Yo abrí la puerta, pero Ayaan fue la primera en salir, apuntando a todas partes con su rifle mientras trataba de cubrir las posiciones de todos los rezagados.

No reaccionaron ante nuestra presencia. Hice pasar al resto de las chicas y después me coloqué en la retaguardia. Me detuve a punto de gritar una orden —el ruido podría haber despertado a los muertos de su encantamiento—, y en vez de ello, avancé al trote para tocar el hombro de Ayaan. Señalé en dirección al río.

Era todo lo que ella necesitaba. Hizo tres señales rápidas con la mano y las chicas y yo comenzamos a correr, no tanto esprintar (cada uno llevaba por lo menos unos diez kilos de equipo) como un trote ligero, pero había prisa, creedme. Al principio tuvimos que saltar sobre montañas de cuerpos (en un par de sitios, sencillamente hubimos de pisarlos), pero más allá del perímetro de Union Square las aceras estaban despejadas. Superamos la Sexta Avenida. La Séptima. Reduje la velocidad momentáneamente en Western Beef, preguntándome si allí sería donde se nos acababa la suerte, pero los muertos habían desaparecido. Todos los muertos vivientes del Village debían de estar en los grandes almacenes, porque sólo vimos un puñado de camino al Hudson. Una vez dejamos atrás la Sexta Avenida, el encantamiento desapareció: venían a por nosotros con más decisión que nunca, pero también con más lentitud.

Cuando nos alejamos de sus manos putrefactas sentí un cierto alivio al estar otra vez en un terreno familiar. Lo que fuera que había masacrado a los muertos en Union Square tenía que ser grande y poderoso, no me atraía en absoluto la idea de averiguar qué era lo que eso quería de mí.

La idea de que eso podía ser benevolente, una fuerza invisible que reivindicaba los muertos para sí, no se me ocurrió en ningún momento. Ya no quedaba nada verdaderamente bueno o limpio en este mundo. Cualquier cosa que tuviera esa apariencia seguro que comportaba contrapartidas.

Al llegar al río nos detuvimos y agitamos los brazos. El Arawelo estaba anclado, a unos cien metros de la orilla, no se veía a nadie en cubierta, pero estábamos demasiado asfixiados para pensar lo peor. Tras un minuto o dos, Mariam apareció en la cubierta, no llevaba la chaqueta y tenía calado el sombrero de pescador de Osman sobre los ojos. Hizo un gesto desesperado hacia las escotillas y aparecieron dos marineros de las cubiertas inferiores con aspecto de haber sido pescados haciendo algo desagradable.

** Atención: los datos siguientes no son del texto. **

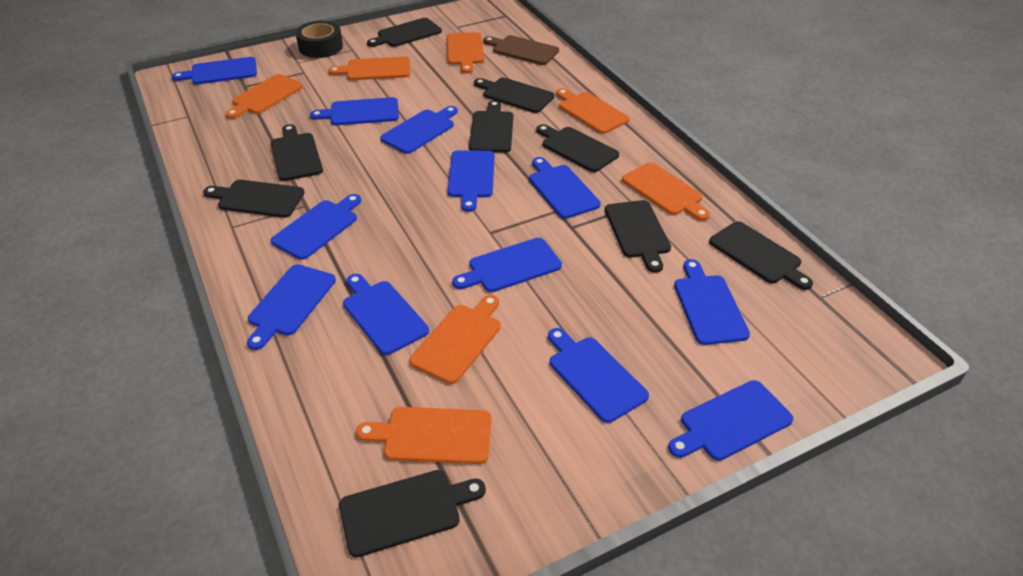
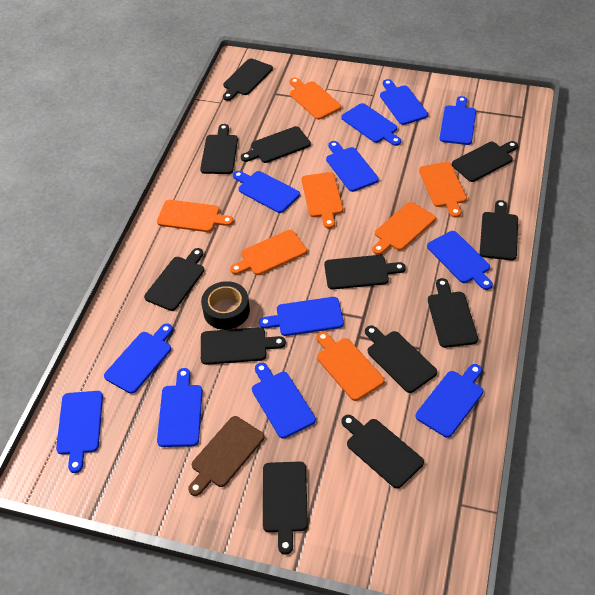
black cutting board: 9 -> 12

No me importaba en absoluto qué tramaban. Condujeron el barco al muelle y nos tiraron los cabos para que pudiéramos atracar. En un minuto estuvimos a bordo y partimos otra vez.

Supongo que abandonar los grandes almacenes a toda prisa había sido la decisión acertada, porque logramos regresar todos. Las chicas me miraban de una forma diferente. No sería exagerado decir que era respeto.

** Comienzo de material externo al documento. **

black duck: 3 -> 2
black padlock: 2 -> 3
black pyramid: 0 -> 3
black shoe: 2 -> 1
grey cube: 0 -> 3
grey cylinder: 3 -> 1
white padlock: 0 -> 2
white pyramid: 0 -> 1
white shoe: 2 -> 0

Cuando al fin me senté, me di cuenta de que tenía un hambre feroz. Pedí un canjeero, un insípido pan somalí que era nuestro alimento principal en el barco. Osman se frotó la cabeza y me miró con los ojos entrecerrados durante un momento antes de decidir qué iba a decir.

—¿Estás al mando ahora, Dekalb? ¿Eres el weyn nin? —Echó un vistazo hacia las chicas—. Veo que Ifiyah no ha vuelto.

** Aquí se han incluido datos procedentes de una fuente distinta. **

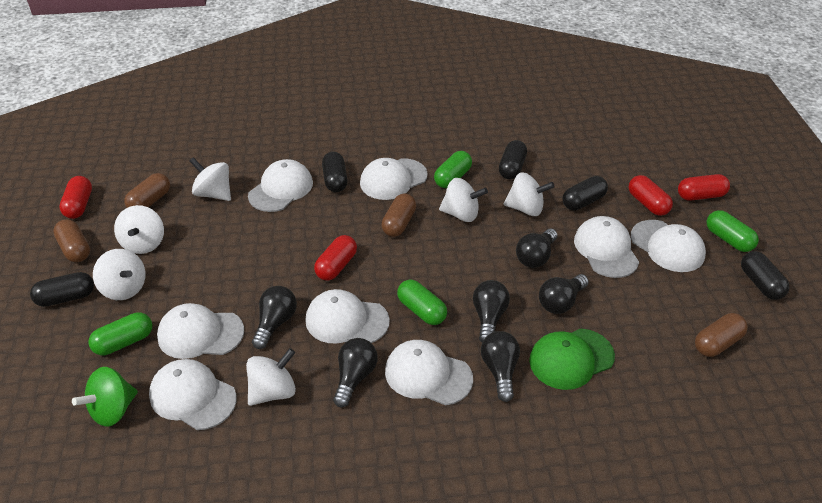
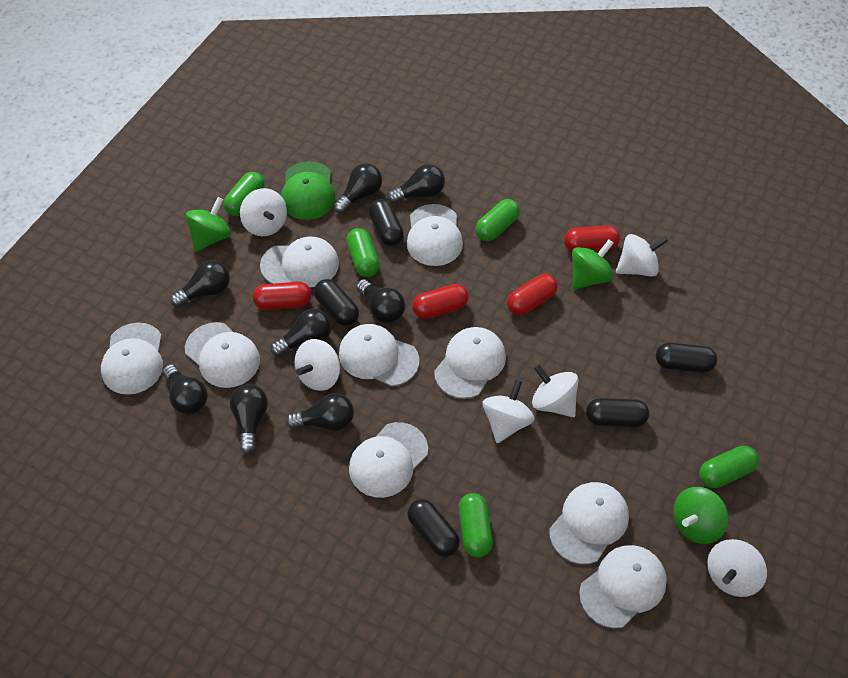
black light bulb: 6 -> 8
brown capsule: 4 -> 0
green capsule: 4 -> 5
green spinning top: 1 -> 3
white cap: 8 -> 9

No hice ningún comentario. Osman y yo habíamos creado una especie de camaradería fácil en el viaje hacia Nueva York. Dos hombres adultos en un barco lleno de niñas; hubiera sido difícil no llevarnos bien. Sin embargo yo había cambiado, de un modo sutil, pero muy real. Había disparado una granada propulsada por cohete contra una turba de enemigos. Había ordenado a las soldados que disparasen. Había puesto a las chicas a salvo, pero también había permitido que uno de los muertos devorase a su comandante. —Por lo menos dime que tienes los medicamentos y podemos volver a casa. —Elevó las manos al cielo, rindiéndose a su incredulidad. Lo abandoné a mi silencio y él bajó las manos lentamente. Ambos sabíamos que no podíamos regresar a Somalia sin los medicamentos. Habíamos fracasado en nuestra misión y en el camino habíamos perdido a cuatro de las nuestras. Negué con la cabeza.

—Bueno, estamos jodidos, señor, sí señor —dijo Osman y me dedicó el saludo de su dedo anular. Supongo que hay límites al respeto que provee el liderazgo.